═══ Data provided

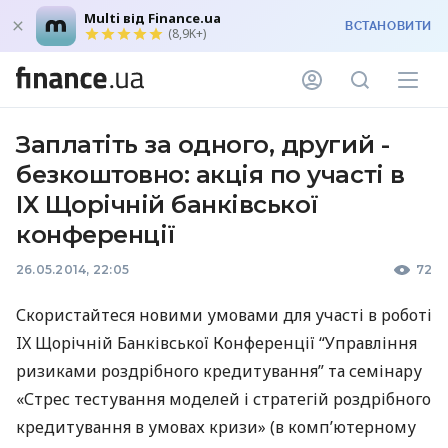
Multi від Finance.ua
ВСТАНОВИТИ
(8,9K+)
Заплатіть за одного, другий -
безкоштовно: акція по участі в
IX Щорічній банківської
конференції
26.05.2014, 22:05
72
Скористайтеся новими умовами для участі в роботі
IX Щорічній Банківської Конференції “Управління
ризиками роздрібного кредитування” та семінару
«Стрес тестування моделей і стратегій роздрібного
кредитування в умовах кризи» (в комп’ютерному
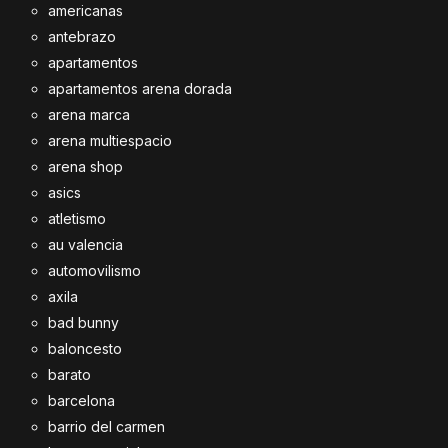
americanas
antebrazo
apartamentos
apartamentos arena dorada
arena marca
arena multiespacio
arena shop
asics
atletismo
au valencia
automovilismo
axila
bad bunny
baloncesto
barato
barcelona
barrio del carmen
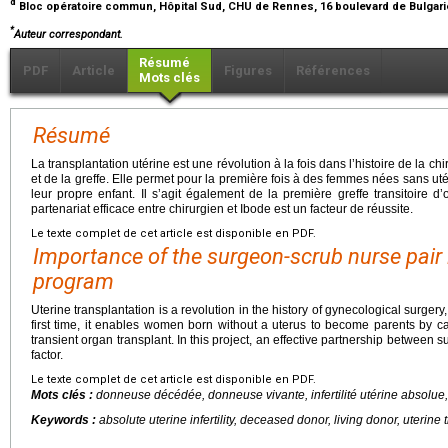
d
Bloc opératoire commun, Hôpital Sud, CHU de Rennes, 16 boulevard de Bulgari
*
Auteur correspondant.
Résumé
PDF
Article
Figures
Références
Mots clés
Résumé
La transplantation utérine est une révolution à la fois dans l’histoire de la c
et de la greffe. Elle permet pour la première fois à des femmes nées sans uté
leur propre enfant. Il s’agit également de la première greffe transitoire 
partenariat efficace entre chirurgien et Ibode est un facteur de réussite.
Le texte complet de cet article est disponible en PDF.
Importance of the surgeon-scrub nurse pair i
program
Uterine transplantation is a revolution in the history of gynecological surgery
first time, it enables women born without a uterus to become parents by carry
transient organ transplant. In this project, an effective partnership between
factor.
Le texte complet de cet article est disponible en PDF.
Mots clés :
donneuse décédée, donneuse vivante, infertilité utérine absolue,
Keywords :
absolute uterine infertility, deceased donor, living donor, uterine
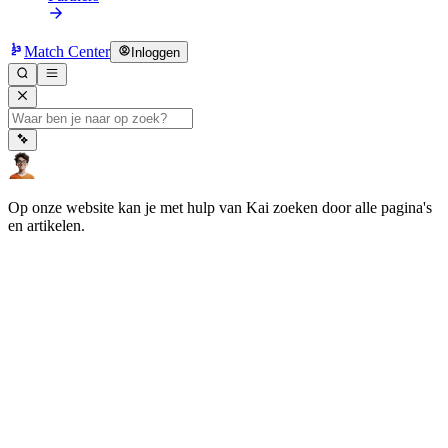
Match Center
Inloggen
Op onze website kan je met hulp van Kai zoeken door alle pagina's
en artikelen.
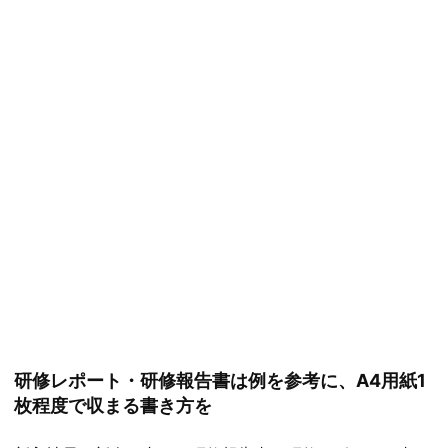
研修レポート・研修報告書は例を参考に、A4用紙1
枚程度で収まる書き方を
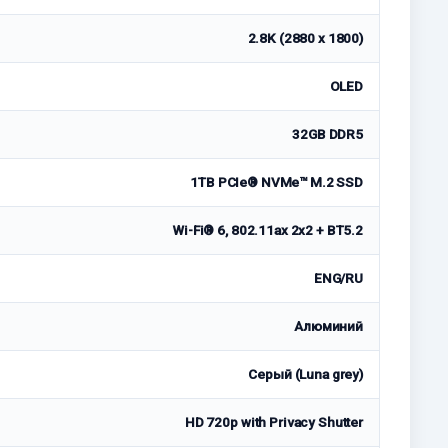
2.8K (2880 x 1800)
OLED
32GB DDR5
1TB PCIe® NVMe™ M.2 SSD
Wi-Fi® 6, 802.11ax 2x2 + BT5.2
ENG/RU
Алюминий
Серый (Luna grey)
HD 720p with Privacy Shutter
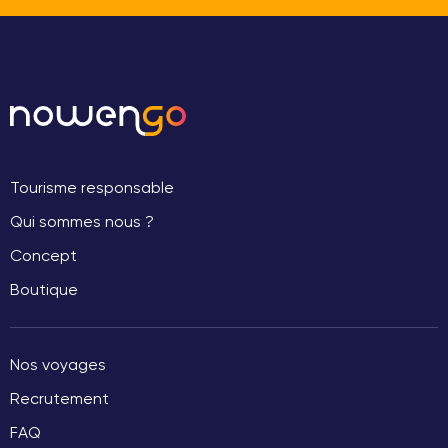
Tourisme responsable
Qui sommes nous ?
Concept
Boutique
Nos voyages
Recrutement
FAQ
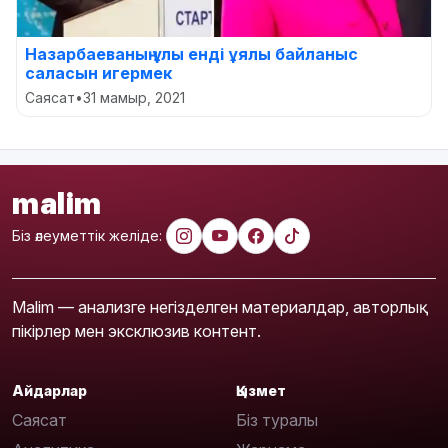
Назарбаеваның ұлы енді ұялы байланыс
саласын игермек
Саясат
•
31 мамыр, 2021
malim
Біз әлеуметтік желіде:
Malim — анализге негізделген материалдар, авторлық
пікірлер мен эксклюзив контент.
Айдарлар
Қызмет
Саясат
Біз туралы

══════

__Work instruction__.
Apart from the pictures, every line of the data above should be given again exactly.

__Answer to this problem__.
Multi від Finance.ua
ВСТАНОВИТИ
(8,9K+)
Заплатіть за одного, другий -
безкоштовно: акція по участі в
IX Щорічній банківської
конференції
26.05.2014, 22:05
72
Скористайтеся новими умовами для участі в роботі
IX Щорічній Банківської Конференції “Управління
ризиками роздрібного кредитування” та семінару
«Стрес тестування моделей і стратегій роздрібного
кредитування в умовах кризи» (в комп’ютерному
americanas
antebrazo
apartamentos
apartamentos arena dorada
arena marca
arena multiespacio
arena shop
asics
atletismo
au valencia
automovilismo
axila
bad bunny
baloncesto
barato
barcelona
barrio del carmen
d
Bloc opératoire commun, Hôpital Sud, CHU de Rennes, 16 boulevard de Bulgari
*
Auteur correspondant.
Résumé
PDF
Article
Figures
Références
Mots clés
Résumé
La transplantation utérine est une révolution à la fois dans l’histoire de la c
et de la greffe. Elle permet pour la première fois à des femmes nées sans uté
leur propre enfant. Il s’agit également de la première greffe transitoire 
partenariat efficace entre chirurgien et Ibode est un facteur de réussite.
Le texte complet de cet article est disponible en PDF.
Importance of the surgeon-scrub nurse pair i
program
Uterine transplantation is a revolution in the history of gynecological surgery
first time, it enables women born without a uterus to become parents by carry
transient organ transplant. In this project, an effective partnership between
factor.
Le texte complet de cet article est disponible en PDF.
Mots clés :
donneuse décédée, donneuse vivante, infertilité utérine absolue,
Keywords :
absolute uterine infertility, deceased donor, living donor, uterine
Match Center
Inloggen
Op onze website kan je met hulp van Kai zoeken door alle pagina's
en artikelen.
研修レポート・研修報告書は例を参考に、A4用紙1
枚程度で収まる書き方を
2.8K (2880 x 1800)
OLED
32GB DDR5
1TB PCIe® NVMe™ M.2 SSD
Wi-Fi® 6, 802.11ax 2x2 + BT5.2
ENG/RU
Алюминий
Серый (Luna grey)
HD 720p with Privacy Shutter
Tourisme responsable
Qui sommes nous ?
Concept
Boutique
Nos voyages
Recrutement
FAQ
Назарбаеваның ұлы енді ұялы байланыс
саласын игермек
Саясат
•
31 мамыр, 2021
malim
Біз әлеуметтік желіде:
Malim — анализге негізделген материалдар, авторлық
пікірлер мен эксклюзив контент.
Айдарлар
Қызмет
Саясат
Біз туралы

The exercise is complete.